Le président de la Commission européenne rappelle son attachement au principe de subsidiarité et indique qu'il a lui-même souhaité, depuis sa désignation à la présidence de la Commission, le retrait de 70 projets de directives. Cependant, par rapport à l'euro-scepticisme, il souligne que les citoyens des États membres aspirent, au contraire, dans certains domaines comme la politique étrangère, à une Europe plus forte, capable d'agir plutôt que de réagir.
M. Jacques Santer rappelle que les objectifs fondamentaux de la construction européenne demeurent la sauvegarde de la paix, mais doivent également comprendre la défense du modèle social européen. Il précise que les propositions de la Commission sur la PESC visent à conférer à l'Union, dans les relations internationales, un rôle politique à la mesure des moyens financiers considérables qu'elle a engagés dans des régions comme le Proche-Orient ou l'ancienne Yougoslavie. Il souligne, à propos du troisième pilier, que l'efficacité des méthodes intergouvernementales n'est pas avérée comme en témoignent par exemple les retards de la ratification de l'accord Europol. Il souligne également que. dans le cadre du premier pilier, la Commission propose, mais qu'il revient au Conseil de décider.
M. Jacques Santer relève la priorité accordée, dans la politique extérieure de l'Union, au dialogue interrégional qu'avait concrétisé le rapprochement entre l'Union européenne et le Mercosur. Il note à cet égard que rien ne s'oppose à la tenue d'un sommet Europe-Amérique latine.

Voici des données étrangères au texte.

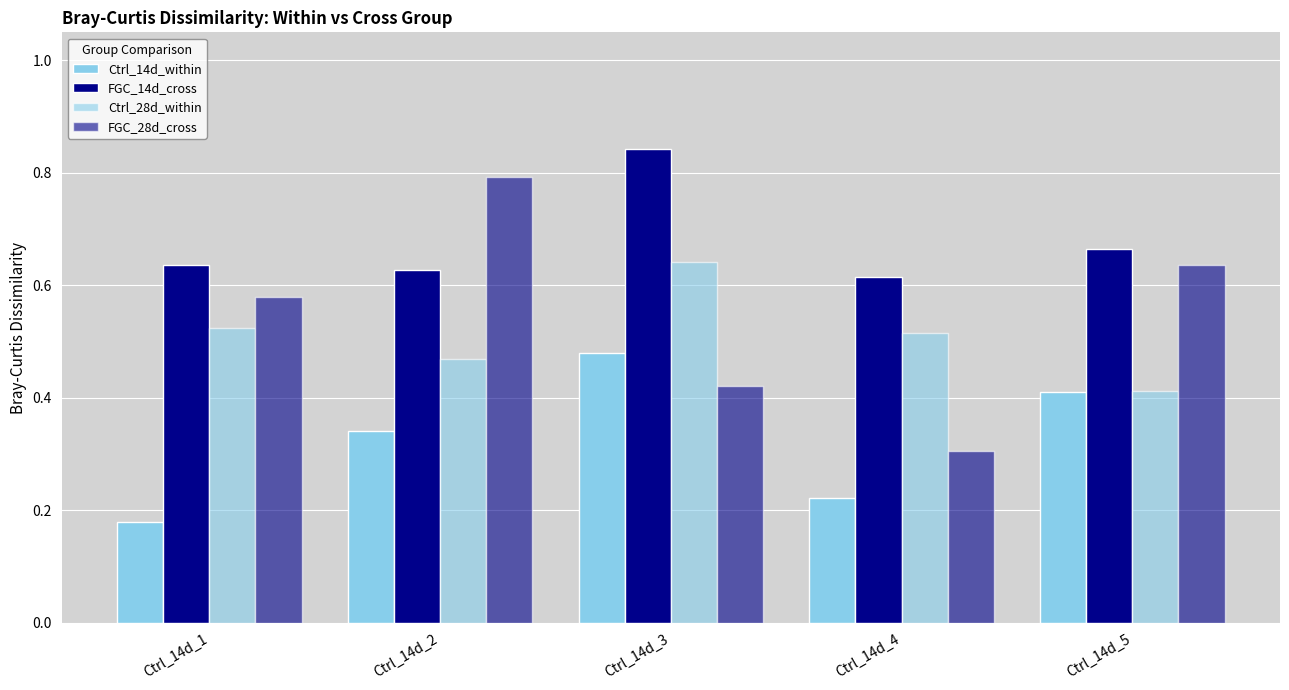

Are the bars horizontal?

No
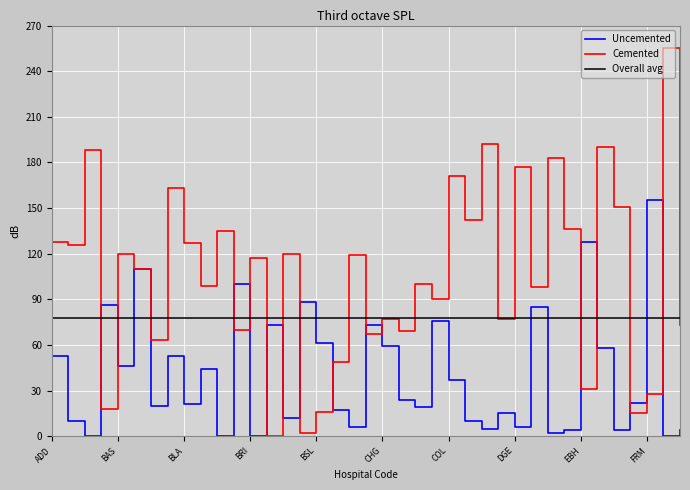

What is the label of the 25th point from the left?

COL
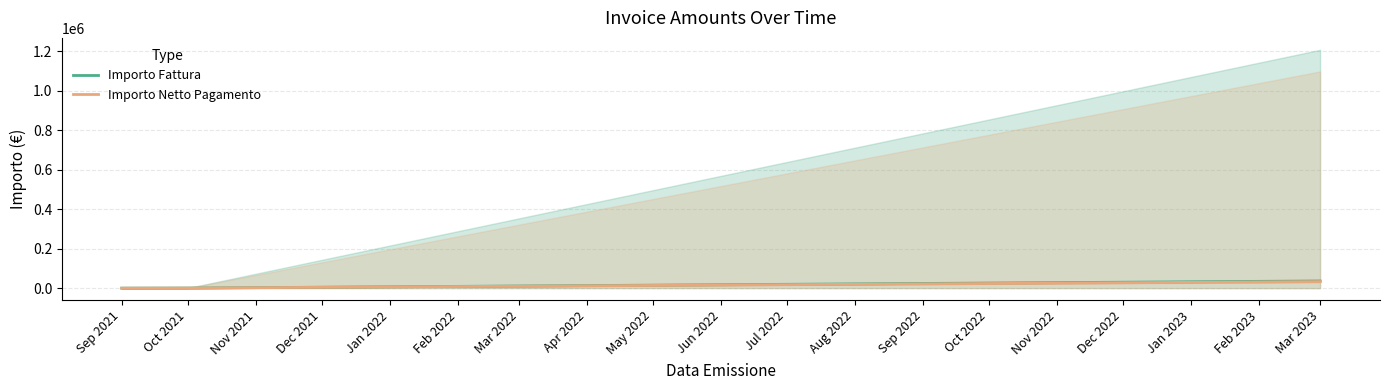

Read the Importo Fattura value at Sep 2021.

1.6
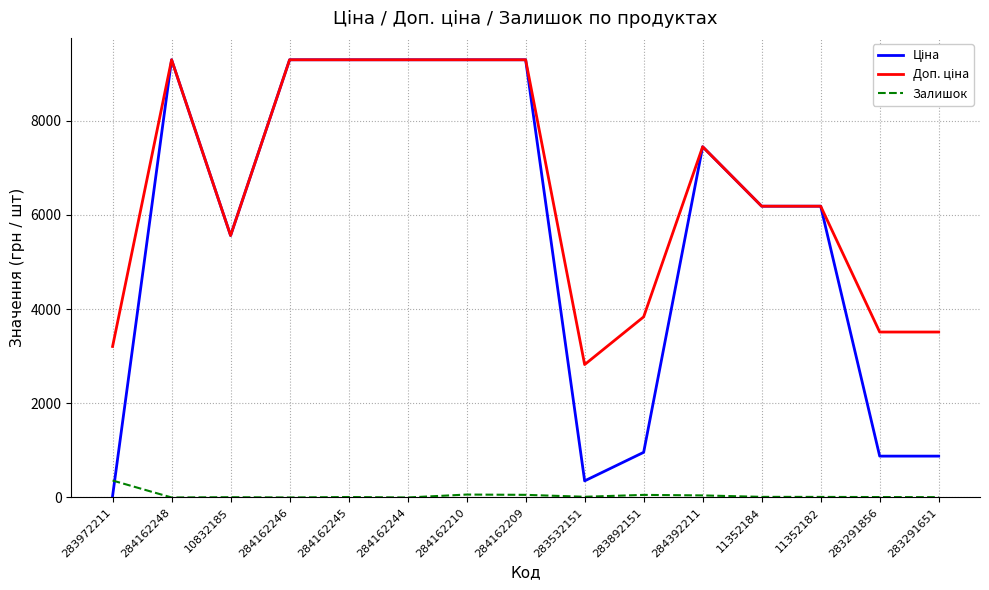

What is the maximum value for Залишок?

360.0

Il signale, à l'intention de M. Emmanuel Hamel, que la politique extérieure n'implique pas un abandon des souverainetés, mais leur exercice partagé dans le souci d'une plus grande efficacité. Il souligne à cet égard qu'il importe de conférer une meilleure visibilité à la PESC. Il relève enfin que l'OTAN resterait la première ligne de défense de l'Europe, mais qu'il fallait renforcer en son sein le pilier européen de défense.
M. Jacques Santer s'accorde avec M. Xavier de Villepin pour reconnaître que le nombre de langues utilisées pose des problèmes fonctionnels. Il établit une différence entre les langues officielles et les langues de travail pour lesquelles il faudrait pouvoir imaginer certaines modalités. Ainsi, dans la pratique, trois langues -le français, l'anglais et l'allemand- se trouvent principalement utilisées dans certaines des instances de l'Union.
Le président de la Commission européenne, concluant son propos, souligne que les solidarités renforcées doivent reposer sur le cadre institutionnel commun. Evoquant les prochaines élections russes, il souligne qu'il incombe à l'Europe de promouvoir un modèle de stabilité et de sécurité pour le vieux continent.